**PASSAGE:**

12
Jul 10

Tonight, tonight.

Going to see the Smashing Pumpkins. Because EMI is a humorless taintclown and won’t allow Youtube embedding, here’s “1979.”

The Smashing Pumpkins – 1979

12
Jul 10

Linkwad (updated).

  1. Make your own Android apps (Via Engadget).
  2. Lawsuit over Apple’s AT&T lock-in, App Store moves forward.
  3. Harry Reid and Sharron Angle’s fair-use fight.
  4. Radley Balko interviewed about police-recording arrests.
  5. Update: YouTube now supports 4096p video.
09
Jul 10

Linkwad.

  1. Comic Sans Dan Gilbert hates LeBron James (who has just replaced Kobe Bryant in the public’s mind as “Biggest Figurative NBA Dick”).
  2. Drowning doesn’t look like drowning (via @Maryvale).
  3. Android gains market share, thanks entirely to awesome circuit board live wallpapers (probably).
  4. Catholic Church vacillates on welcoming drug addicts and drug dealers, still pretty much against gay dudes. (via Andrew Sullivan)
  5. Updated: Nope. A potential AIDS research breakthrough which might also work against the flu (via AS, again).
09
Jul 10

And the law won.

Johannes Mehersle, the Oakland cop who shot an unarmed, handcuffed man in the back, avoided a murder charge, and was convicted of involuntary manslaughter. Mehersle’s defense, that he meant to draw his Taser instead of his gun, was questionable at best, and wasn’t good enough for a judge during a preliminary hearing.

**EXERCISE DIRECTIONS:**
Continue the blog posts from their final sentence, carrying on the entry about the Oakland officer's manslaughter conviction. The records have no connection to the blog posts above.

**PROVIDED DATA:**
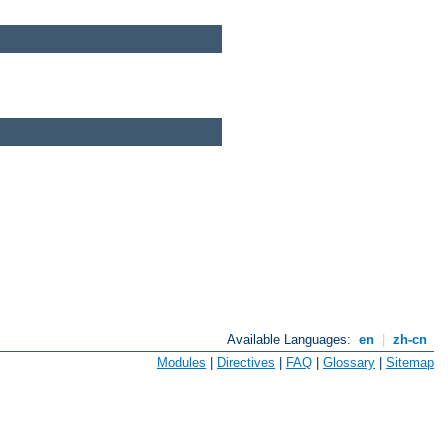
Available Languages:
en
|
zh-cn
Modules
|
Directives
|
FAQ
|
Glossary
|
Sitemap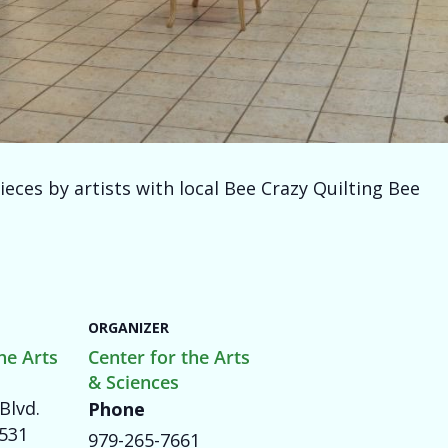
ieces by artists with local Bee Crazy Quilting Bee
ORGANIZER
he Arts
Center for the Arts
& Sciences
Blvd.
Phone
531
979-265-7661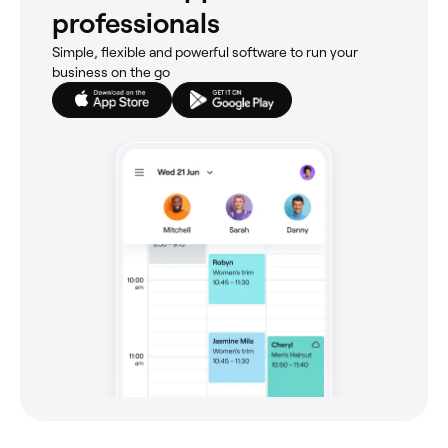
professionals
Simple, flexible and powerful software to run your
business on the go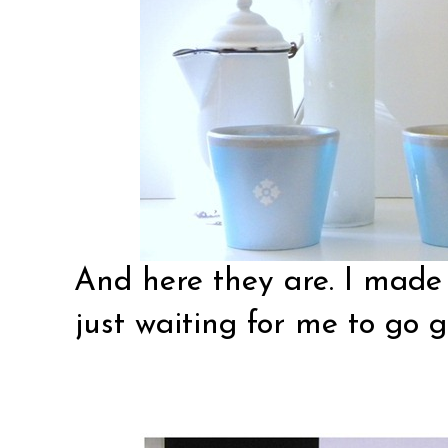
And here they are. I made 
just waiting for me to go g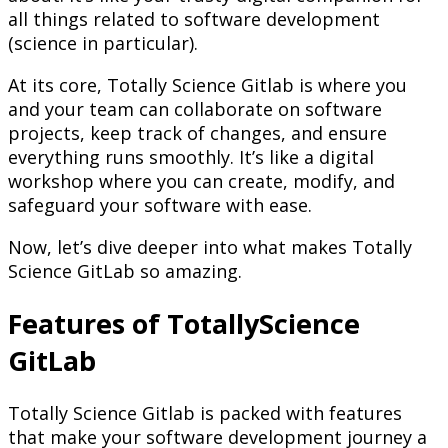
all things related to software development
(science in particular).
At its core, Totally Science Gitlab is where you
and your team can collaborate on software
projects, keep track of changes, and ensure
everything runs smoothly. It’s like a digital
workshop where you can create, modify, and
safeguard your software with ease.
Now, let’s dive deeper into what makes Totally
Science GitLab so amazing.
Features of TotallyScience
GitLab
Totally Science Gitlab is packed with features
that make your software development journey a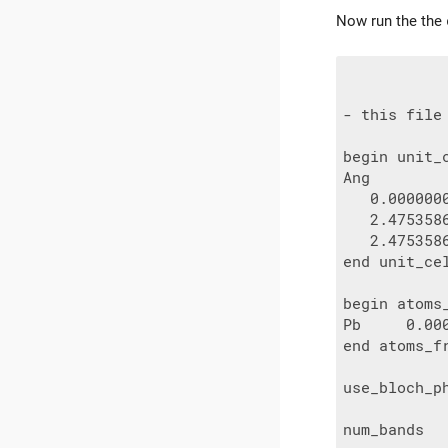
Now run the the
- this file
begin unit_c
Ang

   0.000000
   2.475358
   2.475358
end unit_cel
begin atoms_
Pb     0.00
end atoms_fr
use_bloch_ph
num_bands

**EXERCISE RESPONSE:**
Whether or not Mehersle actually intended to shoot Oscar Grant, the trial is a reminder of a few things:

  1. Juries, especially juries where blacks are excluded, are unduly sympathetic to police.
  2. Even when not confused with guns, Tasers have caused hundreds of deaths in the last decade. However, police still use them freely, even in confrontations with unarmed suspects.
  3. This trial only came about because of citizen-recorded video, which will get you arrested in several states (Maryland has been particularly incoherent on the subject).

Update: Adam Serwer has a much more complete take on the trial’s import.

09
Jul 10

The almighty dollar.

Back in 2005, Dexter Ford wrote an article about motorcycle helmet safety in Motorcyclist. The article, which found that Snell-rated helmets were actually less safe than less-expensive DOT-approved ones, was very helpful back when I was first looking for a brain bucket, and prompted Snell to revise their helmet testing regimen in 2009.

However, after Ford wrote an article for the NYT pointing out that helmets tested under the old rating system were still carrying Snell approval stickers (and ultimately recommending DOT-approved helmets), Shoei and Arai (two big-name helmet makers) started pulling ads from the magazine1, and Ford was ultimately fired. The company has since attempted to circle the wagons, but it’s pretty obvious they were bowing to pressure. There’s a whole lot of documentation, none of which looks good for Motorcyclist.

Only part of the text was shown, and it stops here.